Mur de Berlin: 30 ans après, l'Allemagne se cherche un nouveau destin
INTERVIEW CROISEE - Franziska Brantner, députée verte au Bundestag dialogue avec Thierry de Montbrial, fondateur de l’Institut français des relations internationales sur la place de l'Allemagne, trente ans après la chute du mur de Berlin.
Franziska Brantner, députée verte et étoile montante de la politique allemande, partage pour Challenges sa vision du monde avec Thierry de Montbrial, fondateur de l’Institut français des relations internationales.
Challenges - Que reste-t-il de l’enthousiasme de la nuit du 9 novembre 1989?
Franziska Brantner - Il reste encore des différences entre l’est et l’ouest. Certes il y a eu beaucoup d’échanges. Mais on a peu appris les uns des autres. Il y a même de la nostalgie de l’époque précédente. Nous demandons un vrai travail de transparence sur ce passé. Il ne faut pas laisser ce travail de mémoire et d’auto-réflexion à l’extrême droite. Pour beaucoup, la réunification ce sont les enfants qui partent et les petits-enfants qui vivent ailleurs. Le débat sur le devenir des êtres humains ne peut être résumé au taux de chômage aux centres-villes bien rénovés. N’oublions pas qu’il n’y a pas eu de mai 1968 chez nous.
Thierry de Montbrial - C’est un sujet tout à fait passionnant. La nostalgie? Une forme d’idéalisation qui est partout présente, particulièrement en Russie. Elle est liée aux difficultés objectives qui sont celles de l’adaptation à la mondialisation. Tout cela se conjugue.
Les Allemands peuvent-ils être fiers ?
F. B. Nous avons connu nos Trente glorieuses, basées sur le travail, les exportations, la réussite matérielle. Mais j’ose espérer pouvoir être fière d’autre chose : nous devons devenir responsables et solidaires. Je préférerais que l’on accepte de jouer un rôle. Par exemple, que l’Allemagne accepte de contribuer plus au budget de l’Union européenne. Que l’on fasse des pas en avant dans le domaine de la défense. Mais la mission doit être européenne ou internationale. Je suis exaspérée quand mon pays avance des propositions unilatérales sur la Syrie.
T. M. Il faut être clair. L’Allemagne réunifiée n’a jamais été hégémonique. Economiquement, le chemin parcouru – avec l’aide de l’Europe – est impressionnant. Mais l’hégémonie est une notion de domination politique. Or, l’Allemagne reste un nain en la matière. Et son modèle économique, très adapté à la mondialisation, s’avère moins pertinent.

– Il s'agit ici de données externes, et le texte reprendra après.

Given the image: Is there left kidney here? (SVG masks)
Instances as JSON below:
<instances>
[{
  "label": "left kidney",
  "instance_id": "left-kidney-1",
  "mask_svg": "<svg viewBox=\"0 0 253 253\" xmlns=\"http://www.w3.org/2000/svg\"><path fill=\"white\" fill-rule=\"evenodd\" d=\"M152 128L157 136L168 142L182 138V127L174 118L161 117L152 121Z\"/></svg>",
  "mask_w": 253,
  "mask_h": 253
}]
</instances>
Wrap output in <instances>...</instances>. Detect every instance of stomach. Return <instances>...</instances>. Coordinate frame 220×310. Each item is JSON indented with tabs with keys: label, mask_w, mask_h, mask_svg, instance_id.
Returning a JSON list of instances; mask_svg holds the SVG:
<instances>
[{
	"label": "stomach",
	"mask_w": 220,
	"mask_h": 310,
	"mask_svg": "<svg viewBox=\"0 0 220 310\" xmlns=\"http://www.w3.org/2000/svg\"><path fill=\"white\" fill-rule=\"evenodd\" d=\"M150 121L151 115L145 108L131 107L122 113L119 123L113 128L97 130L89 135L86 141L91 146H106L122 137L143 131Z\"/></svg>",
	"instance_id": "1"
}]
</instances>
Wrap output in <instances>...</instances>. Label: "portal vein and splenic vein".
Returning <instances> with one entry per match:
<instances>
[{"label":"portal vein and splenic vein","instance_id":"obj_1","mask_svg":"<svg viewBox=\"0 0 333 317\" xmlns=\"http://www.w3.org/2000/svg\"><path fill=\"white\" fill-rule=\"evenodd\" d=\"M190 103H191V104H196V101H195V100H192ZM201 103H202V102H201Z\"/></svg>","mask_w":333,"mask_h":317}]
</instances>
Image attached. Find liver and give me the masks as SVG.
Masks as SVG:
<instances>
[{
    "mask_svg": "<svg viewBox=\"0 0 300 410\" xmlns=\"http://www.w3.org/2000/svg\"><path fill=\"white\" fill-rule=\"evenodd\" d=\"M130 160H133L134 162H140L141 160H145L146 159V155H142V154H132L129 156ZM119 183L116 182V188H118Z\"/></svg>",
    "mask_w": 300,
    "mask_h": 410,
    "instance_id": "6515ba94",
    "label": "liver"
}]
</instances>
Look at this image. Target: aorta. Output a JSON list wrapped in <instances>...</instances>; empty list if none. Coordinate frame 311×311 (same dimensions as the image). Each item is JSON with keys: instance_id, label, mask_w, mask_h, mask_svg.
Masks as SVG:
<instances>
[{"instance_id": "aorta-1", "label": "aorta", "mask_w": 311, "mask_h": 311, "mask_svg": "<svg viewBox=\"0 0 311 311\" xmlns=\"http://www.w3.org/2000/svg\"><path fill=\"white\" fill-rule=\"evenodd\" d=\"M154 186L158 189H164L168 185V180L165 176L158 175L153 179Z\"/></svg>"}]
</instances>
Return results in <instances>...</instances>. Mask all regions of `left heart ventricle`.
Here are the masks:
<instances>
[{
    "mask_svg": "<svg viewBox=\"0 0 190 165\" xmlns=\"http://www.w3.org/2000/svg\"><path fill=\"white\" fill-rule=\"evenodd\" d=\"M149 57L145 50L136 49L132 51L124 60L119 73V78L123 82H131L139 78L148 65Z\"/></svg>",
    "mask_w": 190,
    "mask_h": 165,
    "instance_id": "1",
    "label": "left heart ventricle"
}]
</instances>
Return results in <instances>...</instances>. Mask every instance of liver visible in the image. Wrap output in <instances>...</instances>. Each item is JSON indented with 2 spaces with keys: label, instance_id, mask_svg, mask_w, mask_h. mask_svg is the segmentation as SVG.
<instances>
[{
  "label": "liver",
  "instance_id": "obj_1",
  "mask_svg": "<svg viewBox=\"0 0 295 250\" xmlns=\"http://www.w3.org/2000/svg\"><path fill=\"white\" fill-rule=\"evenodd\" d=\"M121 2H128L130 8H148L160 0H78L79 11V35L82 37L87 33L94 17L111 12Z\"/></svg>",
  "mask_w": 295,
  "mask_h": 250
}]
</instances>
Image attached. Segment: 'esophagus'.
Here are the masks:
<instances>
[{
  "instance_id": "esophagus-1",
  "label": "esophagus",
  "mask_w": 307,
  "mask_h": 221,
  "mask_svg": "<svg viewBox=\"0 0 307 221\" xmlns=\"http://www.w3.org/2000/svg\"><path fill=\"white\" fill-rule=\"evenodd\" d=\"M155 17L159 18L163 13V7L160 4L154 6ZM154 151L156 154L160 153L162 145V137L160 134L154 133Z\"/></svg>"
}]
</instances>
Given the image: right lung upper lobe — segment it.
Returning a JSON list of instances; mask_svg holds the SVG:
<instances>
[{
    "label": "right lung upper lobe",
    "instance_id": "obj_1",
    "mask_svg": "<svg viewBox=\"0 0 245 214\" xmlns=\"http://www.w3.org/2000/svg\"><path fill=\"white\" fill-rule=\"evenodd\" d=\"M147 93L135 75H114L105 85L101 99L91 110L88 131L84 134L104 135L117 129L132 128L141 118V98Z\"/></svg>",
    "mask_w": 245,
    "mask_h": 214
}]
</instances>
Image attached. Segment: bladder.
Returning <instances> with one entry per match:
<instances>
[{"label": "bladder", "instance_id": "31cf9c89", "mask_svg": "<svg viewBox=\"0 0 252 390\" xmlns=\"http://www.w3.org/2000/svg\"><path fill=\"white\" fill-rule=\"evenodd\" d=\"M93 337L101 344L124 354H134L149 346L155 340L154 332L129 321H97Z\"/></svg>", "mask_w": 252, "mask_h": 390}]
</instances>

Angela Merkel n’a donc pas de vision internationale ?
T. M. Quand elle se rend à Pékin, c’est comme un voyageur de commerce. L’Allemagne est un Etat petit-bourgeois. En fait de vision, celle-ci s’avère un peu étroite. Par ailleurs, le problème, qui était prévisible dès 1990, c’est que les Etats-Unis s’éloignent de l’Europe. Nous devons donc nous positionner par rapport aux trente prochaines années avec une vision commune. C’est ce nouveau projet qu’il faut arriver à formuler. Sinon, nous serons de simples sujets de l’Histoire. Il n’y a pas de raison de craindre une Allemagne trop puissante.
F. B. On n’aura jamais la frappe nucléaire.
T. M. Jamais ? On ne peut jamais dire jamais… L’Allemagne est-elle vraiment égoïste ?
F. B. Se vanter de nos excédents et de notre industrie nationale est une forme d’égoïsme. Il faut que l’Allemagne soit solidaire et européenne.
T. M. L’Allemagne a un avantage comparatif d’un point de vue économique, mais manque de vision. En France, c’est l’inverse. Le monde a-t-il été déstabilisé par ce 9 novembre 1989 ?
T. M. Ce qui déstabilise l’histoire du monde, c’est la révolution des technologies de l’information, qui a débuté dès les années 1960. Les vagues continuent de déferler. La difficulté pour les Européens est d’adopter des politiques communes face à ces défis.
F. B. Il est sain de remettre les célébrations de 1989 dans un contexte européen. Ce n’est pas qu’une histoire allemande.